** Opening Information supplied block **
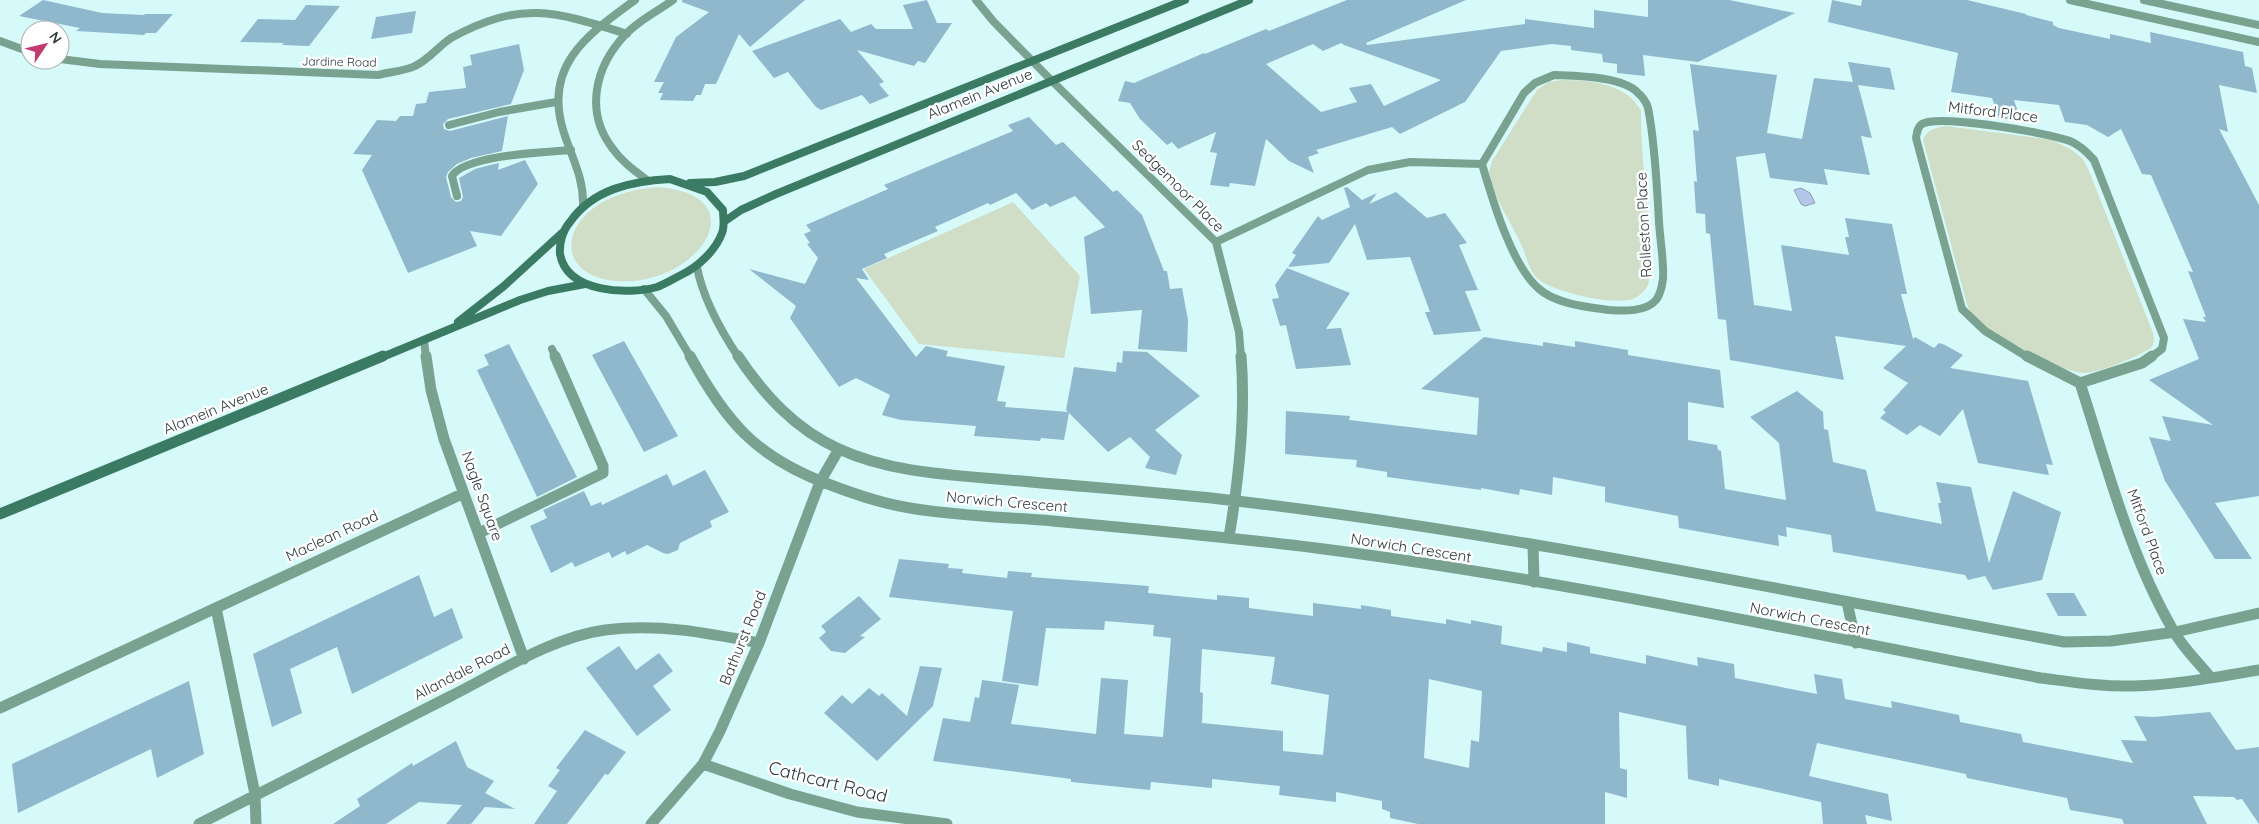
<svg xmlns="http://www.w3.org/2000/svg" width="2259" height="824" font-family="Quicksand,sans-serif">
<style>
.green{fill:#d0dec8}
.water{fill:#b4c6e9;stroke:#8b9cb5}
.building{fill:#8fb8cd;fill-rule:evenodd}
.lines{fill:none;stroke-linecap:round;stroke-linejoin:round}
.lane-far1{stroke:#7aa290;stroke-width:8}
.lane{stroke:#7aa290;stroke-width:11}
.street-far1{stroke:#7aa290;stroke-width:8}
.street{stroke:#7aa290;stroke-width:11}
.secondary-far1{stroke:#3c7b63;stroke-width:8}
.secondary{stroke:#3c7b63;stroke-width:11}
.labels{text-anchor:middle;stroke-width:5;stroke-linejoin:round;paint-order:stroke}
.far-street-label{font-size:12px;fill:#2c3a3b;stroke:#fefefe}
.street-label{font-size:15px;fill:#2c3a3b;stroke:#fefefe}
.near-street-label{font-size:18px;fill:#2c3a3b;stroke:#fefefe}
</style>
<rect width="100%" height="100%" fill="#d6f9fa"/>
<!-- green -->
<path class="green" d="M1561,80C1589,80 1627,83 1641,111C1640,156 1649,201 1649,247C1649,257 1651,271 1649,281C1648,288 1641,295 1635,298C1616,307 1552,292 1537,278C1530,271 1527,260 1524,251C1516,230 1492,195 1489,175C1489,170 1491,165 1492,161L1537,90L1549,82Z
M1946,126L2052,140L2072,150L2083,159L2089,171L2153,333L2154,341L2152,347C2140,356 2099,373 2084,373C2059,372 1997,337 1977,320C1970,314 1967,305 1965,297L1923,140C1927,129 1936,128 1946,126Z
M657,187C764,195 693,294 608,280C595,278 580,271 574,258C570,251 571,240 574,232C588,201 625,190 657,187Z
M1013,202L1080,276L1064,358L919,344L864,269Z"/>
<!-- water -->
<path class="water" d="M1801,188L1810,193L1815,203L1805,206L1801,204L1794,190Z"/>
<!-- building -->
<path class="building" d="M43,0L102,13L144,15L145,14H173L156,33H146L144,35L76,31L80,28L19,16Z
M682,0H805L750,47L739,34L716,84H705L701,95H696L693,101L660,100L663,93H658L664,82H654L676,37L709,12L682,2Z
M927,0L937,23H952L925,63L918,61L914,66L857,50L884,82L879,84L889,96L870,104L862,95L821,110L816,107L788,72L774,78L752,51L840,19L851,32L871,24L876,29H913L903,5Z
M1347,0H1466L1366,43L1367,45L1525,24V19L1594,28V10L1648,17V0H1729L1795,13L1698,62L1643,55L1645,76L1617,73V64L1603,62L1602,54L1571,50V46L1552,44L1501,51L1465,102L1400,134L1392,127L1316,150L1319,153L1308,157L1314,173L1289,161L1266,139L1255,186L1230,183L1229,187L1210,185L1217,153L1210,152L1216,132L1178,149L1172,142L1167,145L1140,119L1130,103L1118,101L1125,81L1134,83L1204,53L1205,54L1266,29L1269,31ZM1341,43L1344,45L1441,80L1384,106L1371,84L1349,88L1357,102L1321,112L1266,64L1313,44L1323,51Z
M1832,0L1861,6L1862,0H1967L2026,14V15L2053,22V25L2059,28L2110,39V34L2151,43L2150,32L2243,52L2245,66L2252,68L2257,93L2219,85L2228,132L2219,129L2259,205V496L2215,503L2252,559H2215L2165,481L2149,437L2171,441L2162,416L2213,425L2149,380L2199,359L2183,319L2206,322L2203,317H2206L2188,271L2193,272L2151,175L2142,174L2121,129L2108,137L2087,125L2065,122L2059,105L2014,100L2021,121L1999,118L1992,98L1951,92L1958,53L1828,22Z
M306,5L340,6L309,46L282,45L284,43L240,42L258,19L295,20Z
M416,11L412,33L371,39L376,17Z
M519,44L524,70L511,104L448,119L443,124L444,129L450,131L508,116L502,151L471,158L457,164L448,172L446,177L451,197L456,202L461,201L463,197L459,178L475,169L490,165L499,163L498,170L525,160L538,184L501,236L470,231L477,246L408,273L362,170L372,155L353,154L377,120L396,121L400,116H413L416,104L426,103L429,92L466,88L463,67L472,65L470,55Z
M1848,62L1890,68L1895,90L1858,85L1872,138L1861,136L1870,175L1824,169L1828,185L1770,178L1765,153L1736,157L1754,305L1792,311L1781,245L1849,255L1845,237H1849L1845,218L1892,224L1907,294H1901L1913,339L1915,337L1934,348L1939,343L1945,345L1963,355L1950,368L2028,381L2053,465L2046,464L2049,475L1978,463L1963,409L1940,436L1920,425L1907,435L1880,418L1886,412L1883,410L1908,383L1883,368L1906,346L1835,336L1844,380L1730,360L1726,320L1718,319L1710,234L1706,233L1705,214L1696,213L1694,181L1697,182L1693,130L1699,131L1690,64L1777,75L1767,133L1802,139L1814,78L1853,82Z
M1029,117L1056,145L1063,142L1113,192L1117,190L1142,215L1164,271H1167L1170,289L1182,288L1188,320L1187,352L1138,349L1142,310L1091,314L1084,237L1105,227L1075,196L1050,207L1046,203L1032,210L1016,193L990,205L988,203L935,227L938,231L884,254L887,258L862,269L869,280L856,278L916,357L926,346L948,351L946,356L1005,366L997,401L1006,402L1005,407L1068,412L1066,410L1074,367L1116,372L1117,362L1122,363L1123,351L1147,352L1200,396L1155,430L1182,455L1176,475L1145,468L1150,457L1130,437L1108,452L1069,413L1064,440L1041,438L1040,441L974,436L976,426L901,420L882,415L890,395L856,378L839,387L790,318L796,306L749,269L805,284L818,258L807,244L810,243L804,234L811,231L806,225L888,189L884,185L1013,131L1008,125Z
M1347,187L1362,200L1377,193L1369,204L1396,192L1427,218L1445,213L1467,243L1459,245L1478,290L1465,291L1481,331L1434,335L1425,312H1430L1410,257L1367,260L1355,224L1329,263L1288,267L1296,255L1292,253L1318,216L1322,220L1350,207L1344,188Z
M1287,268L1350,293L1326,329L1341,328L1351,365L1296,369L1286,325L1280,326L1272,299L1279,298L1275,285Z
M1484,337L1543,346V342L1575,347V341L1628,350V355L1720,370L1724,408L1688,402V440L1717,445L1718,450L1721,451L1725,489L1786,500L1779,443L1750,417L1797,391L1823,412L1824,429L1828,430L1833,462L1866,470L1876,511L1942,524L1938,503H1941L1936,482L1971,487L1989,563L2013,491L2061,512L2042,580L1993,590L1985,576L1968,580L1965,575L1833,552L1831,535L1786,527L1787,537L1778,535L1779,546L1679,528L1678,516L1605,502V487L1553,477L1552,495L1520,489L1519,495L1481,488V490L1387,477V472L1356,467L1357,460L1285,454L1286,411L1350,416L1349,420L1477,435L1479,398L1421,389Z
M624,341L678,436L644,452L592,355Z
M509,344L577,477L537,497L477,370L489,365L484,355Z
M705,470L729,512L710,521L712,527L680,543L678,550L668,554L663,553L647,545L627,555L625,551L612,558L609,552L575,567L572,562L551,573L530,526L547,518L543,510L584,491L591,506L601,502L602,505L667,474L673,486Z
M899,559L949,564L948,568L963,569L962,573L1007,578L1008,571L1032,573L1031,577L1149,586L1148,593L1217,600V595L1249,598V608L1313,616V603L1361,609V605L1391,610V616L1446,624V619L1471,624V620L1502,626L1501,644L1542,652L1543,647L1567,652V642L1590,647V653L1646,664V655L1698,666L1697,657L1734,664L1735,678L1817,694L1814,674L1842,679L1845,699L1892,708L1891,701L1959,715L1960,722L2021,734L2023,742L2133,763L2121,740L2147,741L2134,716L2154,717L2210,712L2236,750L2259,747V824L2242,799L2237,800L2234,797L2193,796L2207,824H2124L2122,819L2070,810L2067,798L1967,778L1966,774L1817,743L1809,776L1888,794L1892,821L1865,815L1867,824H1823L1821,802L1719,779V786L1688,779L1686,726L1619,712L1620,768L1627,770V798L1605,792V824H1418L1390,818V812L1382,809V801L1336,792V802L1279,795L1280,786L1212,779V788L1151,782L1150,790L1071,782V779L933,761L943,718L970,722L975,697L979,698L982,680L1019,685L1011,724L1096,734L1101,678L1128,680L1124,734L1163,737L1171,638L1153,636L1154,625L1105,621L1104,630L1046,628L1038,686L1002,681L1013,611L889,597ZM1202,649L1275,657L1271,684L1329,695L1323,755L1283,751V731L1202,723L1203,693L1200,692ZM1429,679L1482,691L1479,742L1471,740L1469,768L1424,758Z
M419,575L434,617L452,608L463,638L352,694L337,647L290,669L302,713L272,727L253,654Z
M2046,593H2074L2087,616H2058Z
M859,596L881,619L860,636L865,637L845,653L831,651L819,638L826,632L821,626Z
M619,646L636,670L659,653L673,671L653,686L671,710L637,736L586,668Z
M920,666L942,668L933,706L877,761L824,713L842,695L852,704L869,688L879,696L882,693L907,716Z
M189,681L204,754L157,778L151,749L18,813L12,764Z
M585,730L626,752L608,775L605,774L567,824H534L557,791L548,786L560,770L556,768Z
M456,741L467,767L494,781L485,793L515,809L485,807L471,824H446L462,805L419,802L386,824H333L360,806L357,799L412,763L413,766Z"/>
<g class="lines">
<!-- lane-far1 -->
<path class="lane-far1" d="M552,349L556,358"/>
<!-- lane -->
<path class="lane" d="M479,533L603,473V466L555,356"/>
<!-- street-far1 -->
<path class="street-far1" d="M976,0L993,21L1052,81L1216,242L1239,332L1241,358
M2070,0L2259,42
M2144,0L2259,25
M0,41L30,52
M60,59L100,64L378,75C389,72 405,71 415,66C428,60 439,46 451,38C521,0 554,11 627,34
M1554,75C1575,76 1623,76 1638,93C1642,96 1647,103 1648,108C1655,142 1657,187 1659,222C1660,240 1664,260 1663,279C1662,286 1661,294 1656,300C1646,312 1624,311 1609,310C1587,307 1555,304 1538,288C1511,264 1492,198 1482,164L1524,93L1535,83Z
M449,125L499,112L556,102
M647,180C635,171 622,162 613,149C584,112 595,66 626,34C639,20 658,11 673,0
M457,196L452,176C465,155 546,152 571,150
M583,206C584,178 572,158 564,133C542,66 587,35 635,0
M1216,242L1368,170L1410,162L1482,164
M697,267C703,299 721,331 739,358
M644,289L666,316L691,358
M424,340L426,358
M2029,358L1985,331L1962,309L1916,138C1917,133 1917,127 1922,124C1939,114 2049,133 2070,141C2080,145 2087,152 2094,160L2164,338L2162,349L2150,358"/>
<!-- street -->
<path class="street" d="M426,356L431,390L444,439L524,659
M690,356C726,422 756,457 828,484C854,494 883,504 910,508C957,516 1005,517 1053,521C1140,529 1228,537 1316,548C1559,579 1800,632 2041,678C2072,682 2102,687 2133,686C2175,685 2217,677 2259,670
M738,356C764,395 795,429 839,449C891,473 952,475 1009,480C1084,487 1161,492 1237,501C1514,534 1789,592 2064,642L2111,641L2175,632L2259,613
M2027,356L2080,383
M2080,383C2107,466 2129,554 2173,630C2183,648 2198,662 2211,678
M2080,383L2142,363L2152,356
M1229,537C1239,478 1246,416 1241,356
M1533,545L1534,582
M1847,602L1856,643
M216,608L255,794L256,824
M0,708L462,494
M703,764L790,794L857,812L947,824
M199,824C282,782 366,739 449,697C497,673 552,637 605,630C657,623 708,633 759,643
M651,824L703,764L720,731L759,643L820,482L839,449"/>
<!-- secondary-far1 -->
<path class="secondary-far1" d="M670,179L707,192L723,210C723,217 725,226 722,233C716,250 698,267 681,275C673,279 665,284 657,287C628,295 567,293 560,254C559,243 563,230 570,222C593,189 632,181 670,179Z
M690,183L715,182L744,176L1185,0
M725,221L741,210L776,194L1249,0
M458,322L504,286L562,233
M380,358L520,300L548,291L585,284"/>
<!-- secondary -->
<path class="secondary" d="M0,514L383,356"/>
</g>
<g class="labels">
<!-- far-street labels -->
<g class="far-street-label">
<text transform="translate(339 62) rotate(1)" y="4">Jardine Road</text>
</g>
<!-- street labels -->
<g class="street-label">
<text transform="translate(980 94) rotate(-22)" y="5">Alamein Avenue</text>
<text transform="translate(1993 112) rotate(7)" y="5">Mitford Place</text>
<text transform="translate(1178 186) rotate(45)" y="5">Sedgemoor Place</text>
<text transform="translate(1644 225) rotate(-93)" y="5">Rolleston Place</text>
<text transform="translate(216 409) rotate(-22)" y="5">Alamein Avenue</text>
<text transform="translate(482 496) rotate(70)" y="5">Nagle Square</text>
<text transform="translate(1007 502) rotate(5)" y="5">Norwich Crescent</text>
<text transform="translate(2147 532) rotate(70)" y="5">Mitford Place</text>
<text transform="translate(332 536) rotate(-25)" y="5">Maclean Road</text>
<text transform="translate(1411 548) rotate(9)" y="5">Norwich Crescent</text>
<text transform="translate(1810 619) rotate(11)" y="5">Norwich Crescent</text>
<text transform="translate(743 638) rotate(-68)" y="5">Bathurst Road</text>
<text transform="translate(462 672) rotate(-27)" y="5">Allandale Road</text>
</g>
<!-- near-street labels -->
<g class="near-street-label">
<text transform="translate(828 782) rotate(14)" y="6">Cathcart Road</text>
</g>
</g>
<!-- north arrow -->
<g transform="translate(45 45) rotate(55)"><circle r="24" fill="#fefefe" stroke="#aab0b0"/>
<path d="M0-4L9 19L0 12L-9 19Z" fill="#c3386e"/>
<text y="-8" font-size="14" font-weight="bold" text-anchor="middle" fill="#2c3a3b">N</text>
</g>
</svg>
** Closing Information supplied block **
* _Exercise description_
Show every line of the entries above where the word "green" occurs.

* _Completed task_
.green{fill:#d0dec8}
<!-- green -->
<path class="green" d="M1561,80C1589,80 1627,83 1641,111C1640,156 1649,201 1649,247C1649,257 1651,271 1649,281C1648,288 1641,295 1635,298C1616,307 1552,292 1537,278C1530,271 1527,260 1524,251C1516,230 1492,195 1489,175C1489,170 1491,165 1492,161L1537,90L1549,82Z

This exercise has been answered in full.